An entry can be in any discipline from history to health sciences and beyond and must have as its major concern some aspect of either contemporary or historical LGBTIQ+ experience. Once submitted, theses become part of our collection.
Previous Thesis Prize winners:
- 2021/2022: Nikola Guzys-McAuliffe,‘Lived Experiences of Asexual Identity’
- 2019/2020: Robin Eames, ‘Harry Crawford v History: Problem bodies, queertrans cosmogonies, and historiographical ethics in cases of gender transgression in late nineteenth-early twentieth century Australia’
- 2016/2017: Geraldine Fela, ‘Critical Care: Nurses, their unions and the AIDS crisis’
- 2015: Michael McDermott, ‘Queerbaiting: Narrative, Fandom and Contests over the meaning of Supernatural’
- 2014: Benjamin Bolton, ‘Refracting trans gender: The kaleidoscopic experience of gender for assigned female at birth trans people’
- 2013: Jaan Butler, ‘Oscar Wilde and Australia: Colonial homosexuality and masculinity in the late nineteenth century’
- 2012: Curtis Dickson, ‘“There’s a place for us”: LGBTIQ people’s experiences of belonging and participation in Christian Community in Sydney Australia’
- 2011: Annaline Pippard, ‘At Coogee’s Ladies’ Baths: or One for the Archive’
- 2010: Senthorun Sunil Raj, ‘Moving Representations: Queer refugee subjectivities and the law’
- 2008/2009: Leigh Hetherton, ‘Death of a movement? : The Australian gay movement and its contemporary manifestation’
- 2007: Simon Matthews, ‘The adventures of Captain Moonlite and his companions: A performed construction of an alternate bushranging masculinity’
- 2006: Susan Kentlyn, ‘Who’s the man and who’s the woman?: Gender and domestic labour in same sex households’
- 2005: Kate Davison, ‘Pinks under the bed?: Homosexuality, communism and nationalist sentiment in Cold War Australia’
- 2004: Ewan Evans, ‘(Un)Representing Queer: A cultural critique of representations of gay men in the mainstream media’

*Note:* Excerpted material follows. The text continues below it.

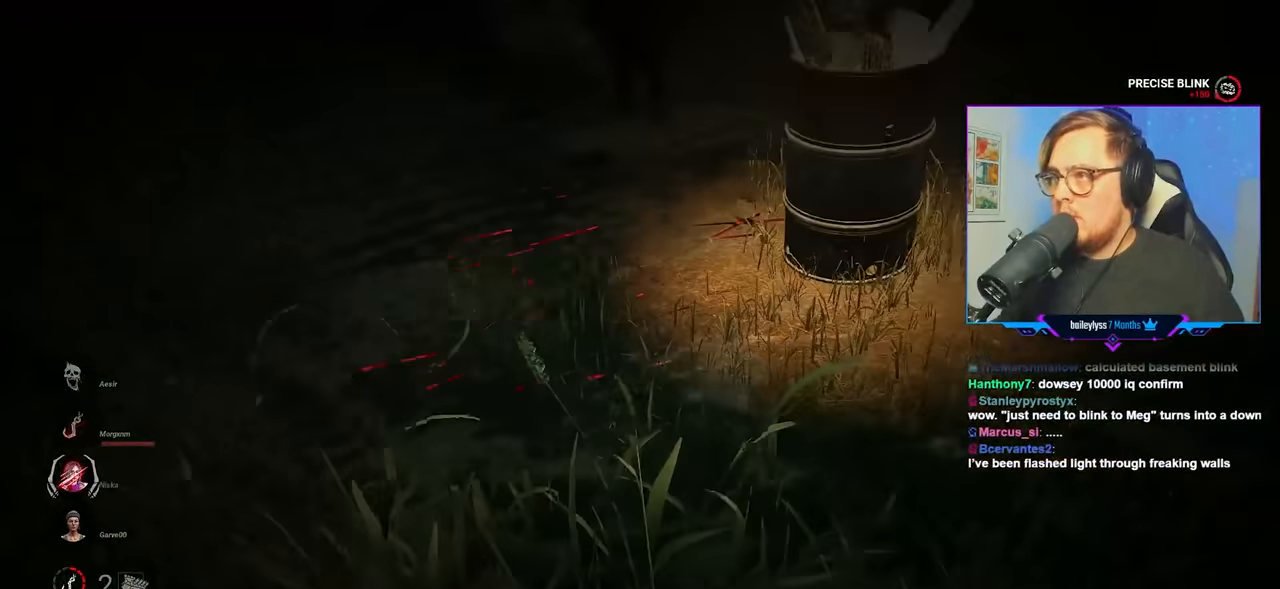
{"keys": ["w"], "mouse": [], "mouse_move": "left", "events": [[183, "d", "up"]]}
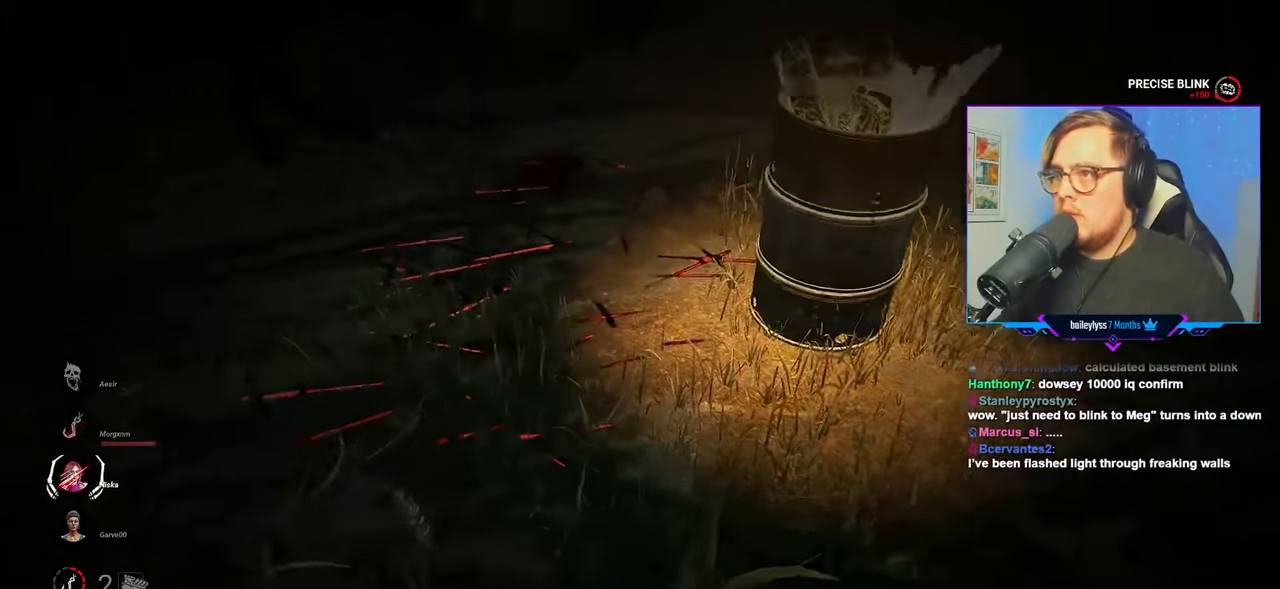
{"keys": ["w"], "mouse": [], "mouse_move": "down-left", "events": []}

- 2003: Gilbert Caluya, ‘Memoirs of a Gaysha: Losing face on the gay scene’
- 2002: Danielle Thornton, ‘A Scandalous Trial’
- 2001: Mark Pendleton, ‘Capitalism and Gay and Lesbian Identity in Japan’
- 2000: Lyndon Barei, ‘Attribution of Culpability in Sexual Domestic Violence: The effects of sexuality and level of resistance’
- 1999: Lim Hong San, ‘Gendered Aspects of Workplace Culture’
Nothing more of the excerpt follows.